See also: North Carolina lieutenant governor doubles down on comments calling LGBTQ content “filth”

Johnson noted that Republican leaders in the General Assembly have come out publicly to say that they won’t take any actions against localities that pass nondiscrimination ordinances — so long as they don’t violate current law or the restrictions still in place imposed by HB 142 — instead preferring to leave it up to the courts to determine whether individual ordinances can stand. 

“This fight is not over. We’re in the middle of a culture war. But I think backsliding into the debacle that was HB 2 and then HB 142, no one wanted to see that happen,” Johnson said of General Assembly lawmakers’ reticence to intervene in local affairs once more.
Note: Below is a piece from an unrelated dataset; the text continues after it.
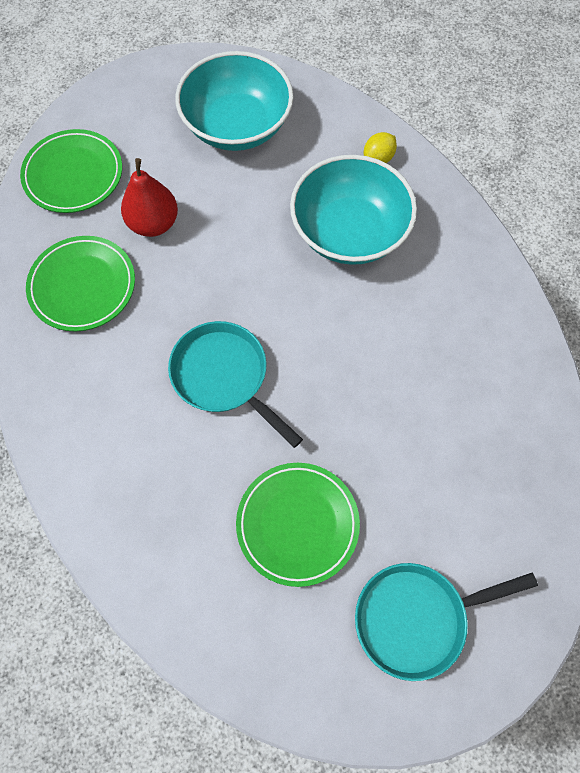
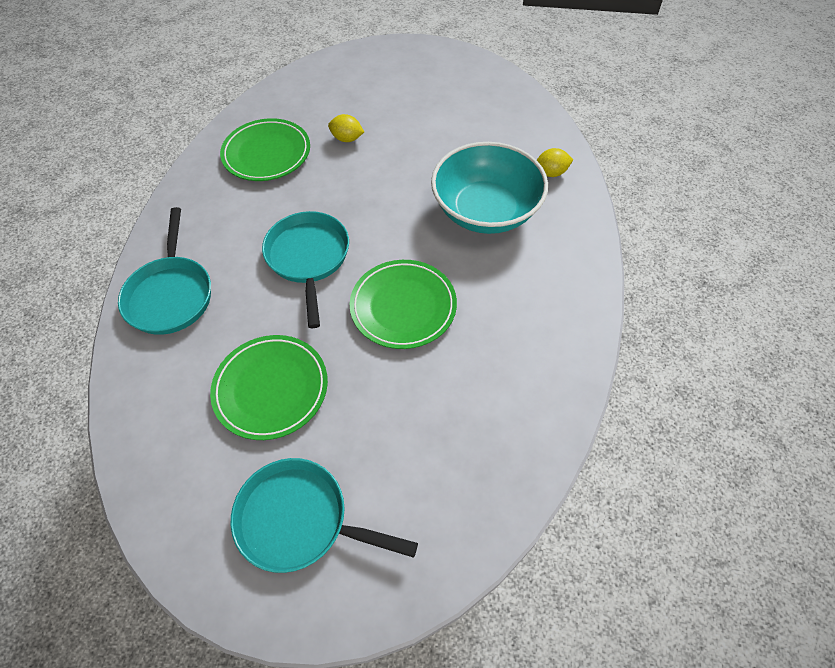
camera: 35 degrees right, 10 degrees down
green plate [20,129,122,213] -> green plate moved to [350,260,457,349]
red pear [121,158,178,237] -> yellow lemon [328,114,364,142]
turquoise bowl [175,51,293,151] -> none
none -> turquoise pan [118,207,211,335]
I think HB 2 was a real moment for everyone in North Carolina and really around the world to step back and think about transgender people for the first time, and consider their feelings,” Polaski added. “Despite how horrific that law was, I think it also was a galvanizing force for folks to stop and think, ‘Oh, I don’t want to discriminate against people. I don’t want people to be excluded from using the restroom or or being treated with disrespect to my in my own community.’

“I think we’ve had five years basically to reflect on how terrible that law was and how wrong discrimination is. And it’s been encouraging to see that those reflections have led to people feeling like these ordinances are long overdue,” he said. “What we’ve found is that we’ll talk to people on the street and they’ll be shocked that, legally, folks can be turned away from a service like a restaurant or hospitality because of their sexual orientation or gender identity…. So we haven’t seen the backlash that some folks anticipated or expected. And I think that speaks to how far we’ve come as a state. I think it speaks to how far we’ve come as a country. And I also just think it speaks to the power of that reflection from the past five years of experience.”